しかし鼻で笑って腕を振り上げると薄い紫の幕が頭上に現れ、それに当たると全てが勢いを失い道に落ちていった。
「下らん、太陽組では砂遊びを習ったのか?」
「本気でぶちのめすからな、今更泣くなよ……!」
「あ、そういう感じ? あたしも入っていい?」
「カイ、危ないから下がって……カイ!?」
背中で手を組んでスキップに似たテンポでビスタニアの方へ向かう甲斐は、軽快な足取りでシェアトの真横を通り過ぎて行く。

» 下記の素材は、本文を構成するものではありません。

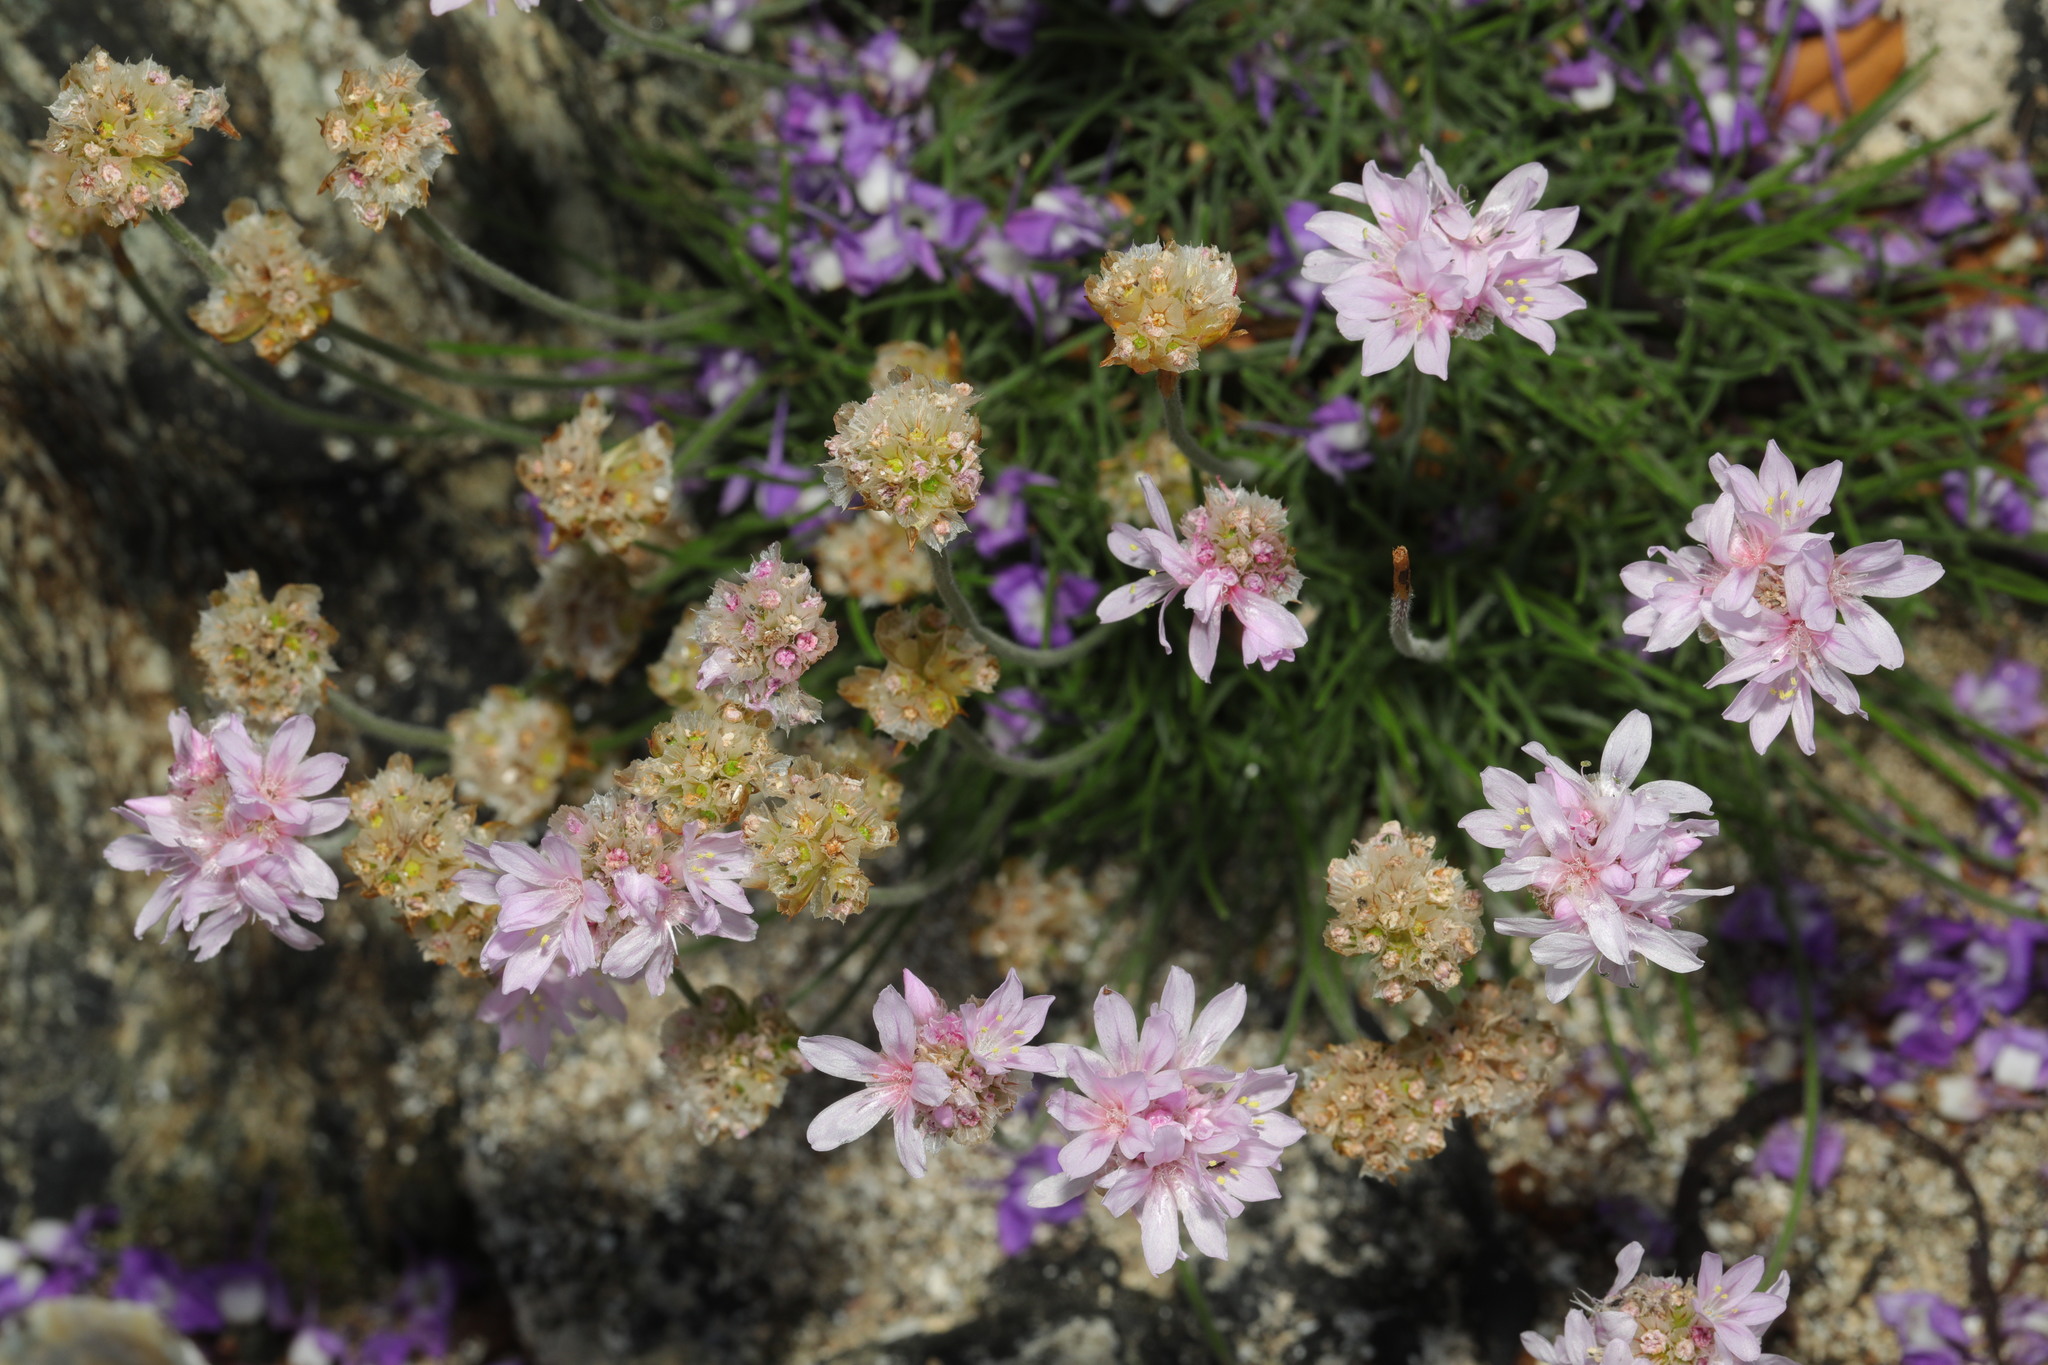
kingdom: Plantae
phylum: Tracheophyta
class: Magnoliopsida
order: Caryophyllales
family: Plumbaginaceae
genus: Armeria
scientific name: Armeria maritima
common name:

くるりとターンをしてエルガの伸ばした手をすり抜けると、スカートが膨らんだ。
ルーカスの制止はやはり彼女にも届かないらしい。
そのまま呆気に取られる三人を置いてビスタニアの隣に並ぶと、声高らかに宣言した。
「ぼっこぼこにしてやろうよ、ナバロ!」
「か、カイ……?」
「待て待て待て! ちょっと待て! 戻ってこい!」
「カイ、君に攻撃なんて誰も出来ないよ」
予想外の展開にシェアトは取り乱し、エルガは試合放棄といったところだろうか。
ルーカスは口の端が上がりそうになるのを堪えていた。
「攻撃出来ないならこっちからするまでだ! ふははは! ナバロ攻撃~ぃ!」
確かにいいタイミングである、これを逃すのは勿体無い。
命令してくるのが少々癪に障るが手を前に振り切ると光る球体が順に現れ、それぞれが三人に分散して向かって行った。